UMTS
Abkürzung für Universal Mobile Telecommunications System; Mobilfunkstandard der dritten Generation.
UMTS: der 3G-Mobilfunkstandard, der Sprache und Daten verband
UMTS ist ein Mobilfunkstandard der dritten Generation, der zwischen 2002 und 2022 hauptsächlich in Europa, Asien und Afrika betrieben wurde. Er übertrug Sprachanrufe, SMS und Paketdaten (einschließlich mobiles Internet) über die gleiche Infrastruktur, wobei WCDMA (Wideband Code Division Multiple Access) als Luftschnittstelle diente. UMTS-Netze arbeiteten typischerweise in den Frequenzbändern 1900 MHz und 2100 MHz, mit maximalen Datenraten von 384 kbps bei frühen Ausführungen und bis zu 14,4 Mbps bei späteren HSPA+-Varianten.

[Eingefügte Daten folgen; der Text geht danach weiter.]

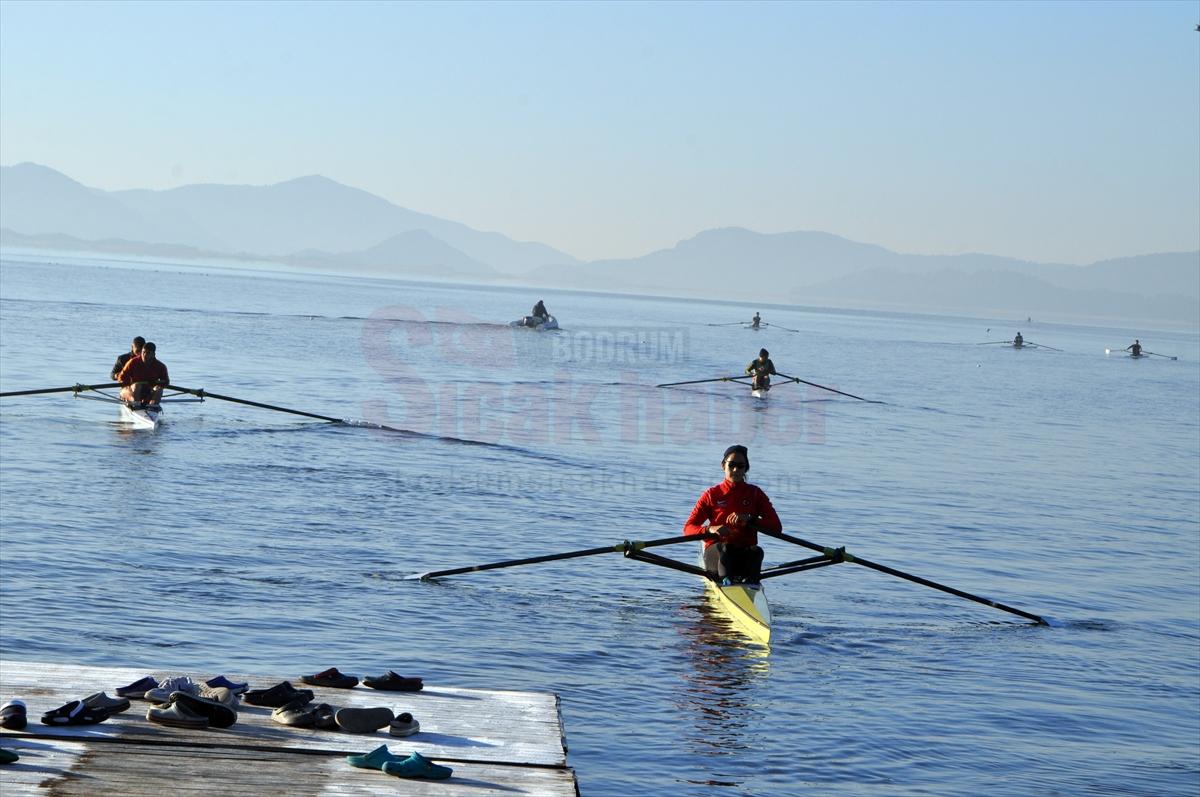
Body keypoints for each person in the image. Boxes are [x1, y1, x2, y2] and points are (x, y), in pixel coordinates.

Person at [684, 445, 782, 585]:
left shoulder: (755, 494)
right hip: (718, 553)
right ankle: (726, 582)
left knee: (756, 552)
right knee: (726, 548)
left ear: (745, 469)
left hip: (743, 553)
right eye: (732, 465)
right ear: (723, 466)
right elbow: (688, 528)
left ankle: (750, 584)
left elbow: (776, 527)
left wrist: (751, 519)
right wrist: (709, 529)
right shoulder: (711, 495)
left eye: (740, 466)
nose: (736, 470)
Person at [117, 341, 169, 407]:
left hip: (147, 391)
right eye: (143, 352)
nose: (144, 355)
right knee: (137, 386)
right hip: (131, 390)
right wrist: (130, 383)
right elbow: (121, 378)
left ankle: (153, 407)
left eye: (148, 353)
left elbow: (166, 382)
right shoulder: (132, 362)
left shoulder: (161, 366)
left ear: (153, 354)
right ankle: (136, 405)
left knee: (159, 389)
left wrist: (157, 384)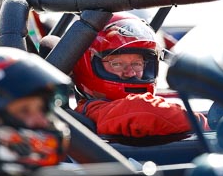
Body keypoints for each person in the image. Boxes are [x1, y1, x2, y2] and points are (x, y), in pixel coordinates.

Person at [72, 12, 209, 138]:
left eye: (137, 64)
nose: (131, 72)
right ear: (87, 66)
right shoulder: (94, 110)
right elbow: (145, 112)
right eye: (117, 64)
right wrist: (206, 124)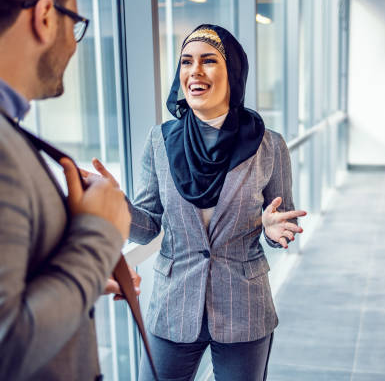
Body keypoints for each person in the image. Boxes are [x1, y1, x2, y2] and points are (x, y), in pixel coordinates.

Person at [92, 24, 306, 380]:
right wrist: (116, 205)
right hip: (173, 304)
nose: (195, 71)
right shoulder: (160, 141)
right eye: (186, 62)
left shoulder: (269, 145)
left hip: (244, 307)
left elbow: (281, 223)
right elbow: (147, 228)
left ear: (233, 72)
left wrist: (272, 229)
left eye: (209, 60)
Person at [0, 0, 133, 380]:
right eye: (74, 23)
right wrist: (98, 235)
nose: (75, 45)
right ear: (45, 16)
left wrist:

Der Standard entstand aus der 3GPP (3rd Generation Partnership Project), einem Konsortium von Telekommunikationsstandardisierungsgremien, das 1998 gegründet wurde. UMTS war Europas und Asiens Antwort auf den früheren CDMA2000-Standard, der weit verbreitet in Nordamerika und Korea eingesetzt wurde. Anders als GSM-Netze der zweiten Generation, die leitungsvermittelte Sprache von Paketdaten trennten, vereinte UMTS beide Dienste auf einer gemeinsamen Infrastruktur und reduzierte damit die Betriebskomplexität für Netzbetreiber.
Architektur und Varianten
Ein UMTS-Netz bestand aus dem Funkzugriffsnetz (Node-B-Basisstationen und RNC-Funknetzkontroller), dem Kernnetz (mit separaten Sprach- und Datenbereichen) und den Endgeräten (Handsets und Modems). Der Standard entwickelte sich durch verschiedene Releases: Release 99 bot Basisgeschwindigkeiten von 2 Mbps, Release 5 führte HSDPA (High-Speed Downlink Packet Access) mit 10-Mbps-Fähigkeit ein, und Release 6 ergänzte HSUPA (Uplink-Verbesserung). HSPA+ in späteren Releases näherte sich 4G-Leistungsniveaus an, ohne die zugrunde liegende Architektur grundlegend zu ändern.
UMTS erforderte sorgfältige internationale Frequenzkoordinierung, da das 2100-MHz-Band mit Satellit- und anderen terrestrischen Diensten in verschiedenen Regionen überlappte. Dies führte zu komplexen Bandplänen; europäische Betreiber nutzten hauptsächlich Band I (2110, 2170 MHz gekoppelt), während Betreiber in Japan und anderen Regionen Band II und Band VIII einsetzten. Das Handset-Design wurde erheblich komplexer durch die Notwendigkeit, mehrere Bänder zu unterstützen und auf GSM zurückzufallen.
Der Niedergang des Netzes beschleunigte sich nach 2015, als LTE-Ausbauten reifen und überlegene Spektraleffizienz boten. Die meisten großen Betreiber begannen zwischen 2020 und 2023, die UMTS-Infrastruktur stillzulegen, mit behördlichen Abschaltungen in Ländern wie Australien und den Niederlanden, die formal die Spektrumsneuverteilung beendeten. Bis 2024 war UMTS in entwickelten Märkten zur Legacy-Infrastruktur geworden, hauptsächlich zur Gerätekompatibilität bewahrt, anstatt aktive Dienstleistungen zu erbringen.